▸ **RESUMO DA TAREFA 1**
Passe todas as linhas dos registros abaixo para uma tabela Markdown com as colunas "Número" e "Linha". Deixe de fora as linhas em branco e as imagens.

▸ **TEXTO EXTRAÍDO**

>>

Assim, para Mariátegui, a ordem social burguesa foi se firmando como
um processo condicionado e definido para fora, ao mesmo tempo em que é
bloqueado em seu desenvolvimento capitalista interno pelos resíduos de
feudalismo, ou seja, as construções de um mercado e de uma cidadania
burguesa estiveram desde sempre marcadas pelo passado colonial e pelas
relações estrangeiras.
A guerra de conquista e a colonização espanhola significou a
desarticulação e destruição dos elementos centrais da economia comunista
dos Incas, a forma de produzir, viver e transmitir sua cultura e as instituições
sociais e políticas foram vitimados pela ação violenta, pela pilhagem e o saque
que objetivaram aniquilar um modo de vida. Mas não conseguiram destruir
totalmente.

<<

(Conteúdo transcrito das páginas)
>>

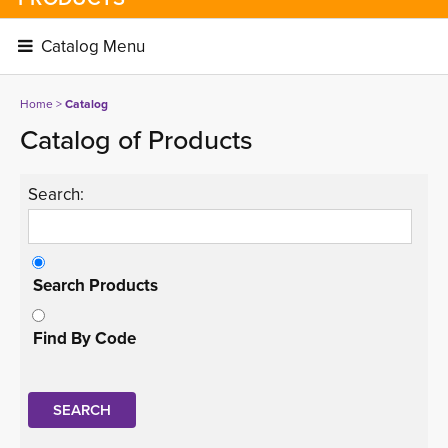
Catalog Menu 
Home
> 
Catalog
Catalog of Products
Search:
Search Products
Find By Code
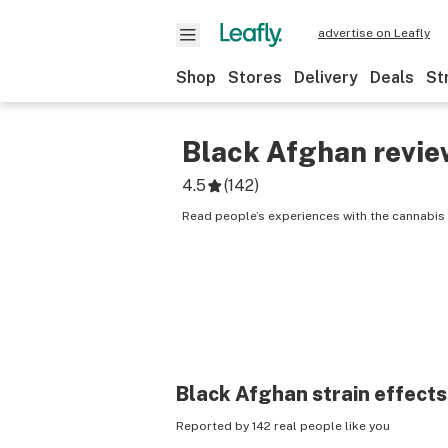
advertise on Leafly
Shop
Stores
Delivery
Deals
St
Black Afghan
revie
4.5
(
142
)
Read people’s experiences with the cannabis 
Black Afghan
strain effects
Reported by 142 real people like you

<<

▸ **RESUMO DA TAREFA 2**
Segundo o texto sobre Mariátegui, o que bloqueou o desenvolvimento capitalista interno da ordem social burguesa?

▸ **RESPOSTA DA TAREFA 1**
| Número | Linha |
|---|---|
| 1 | Catalog Menu  |
| 2 | Home |
| 3 | >  |
| 4 | Catalog |
| 5 | Catalog of Products |
| 6 | Search: |
| 7 | Search Products |
| 8 | Find By Code |
| 9 | advertise on Leafly |
| 10 | Shop |
| 11 | Stores |
| 12 | Delivery |
| 13 | Deals |
| 14 | St |
| 15 | Black Afghan |
| 16 | revie |
| 17 | 4.5 |
| 18 | ( |
| 19 | 142 |
| 20 | ) |
| 21 | Read people’s experiences with the cannabis  |
| 22 | Black Afghan |
| 23 | strain effects |
| 24 | Reported by 142 real people like you |

▸ **RESPOSTA DA TAREFA 2**
Os resíduos de feudalismo.